Aglaia Kremezi and I share an interest in Fage yogurt--except hers is familial, mine obsessive.
When I went to visit the idyllic farm in Vermont's Northeast Kingdom that produces Butterworks Farm yogurt, I developed a daily addiction to two yogurts: Butterworks, which is delicate and junket-y (think fragile pudding) and has the wonderful flavor of milk from the cows the Lazor family raises; and Fage, which was then called Total--a strained yogurt, with the thick and creamy texture or crème fraîche or fromage frais. It was, and is, hard to believe that the nonfat yogurt is really nonfat, and the full-fat tastes as rich as the (in fact richer) crème fraîche.
I still go through large quantities of each kind every day, so maybe I'll live as long as Aglaia's grandmother, who prescribed a pot of yogurt and bread for supper or a late-night snack, though I have a feeling the vaunted Mediterranean diet, as eaten when it really was the Mediterranean diet, had a lot to do with her incredible longevity.

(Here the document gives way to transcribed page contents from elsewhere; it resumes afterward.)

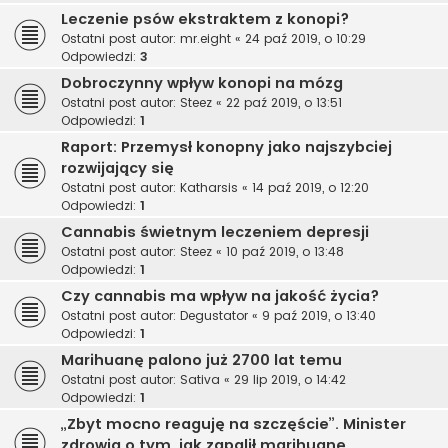
Leczenie psów ekstraktem z konopi?
Ostatni post autor:
mr.eight
«
24 paź 2019, o 10:29
Odpowiedzi:
3
Dobroczynny wpływ konopi na mózg
Ostatni post autor:
Steez
«
22 paź 2019, o 13:51
Odpowiedzi:
1
Raport: Przemysł konopny jako najszybciej
rozwijający się
Ostatni post autor:
Katharsis
«
14 paź 2019, o 12:20
Odpowiedzi:
1
Cannabis świetnym leczeniem depresji
Ostatni post autor:
Steez
«
10 paź 2019, o 13:48
Odpowiedzi:
1
Czy cannabis ma wpływ na jakość życia?
Ostatni post autor:
Degustator
«
9 paź 2019, o 13:40
Odpowiedzi:
1
Marihuanę palono już 2700 lat temu
Ostatni post autor:
Sativa
«
29 lip 2019, o 14:42
Odpowiedzi:
1
„Zbyt mocno reaguję na szczęście”. Minister
zdrowia o tym, jak zapalił marihuanę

But I've long wanted to visit the Fage plant in upstate New York, to see firsthand the differences with the farm panorama the Lazors present--if anything, more rustic and picturesque than any idealized label could portray--and get a sense of why Fage's version still seems so much subtler, tangier, and better than the various Greek brands that have rushed to copy its success. Aglaia's incredible array of recipes and beautifully written memories will get me there one summer's day soon.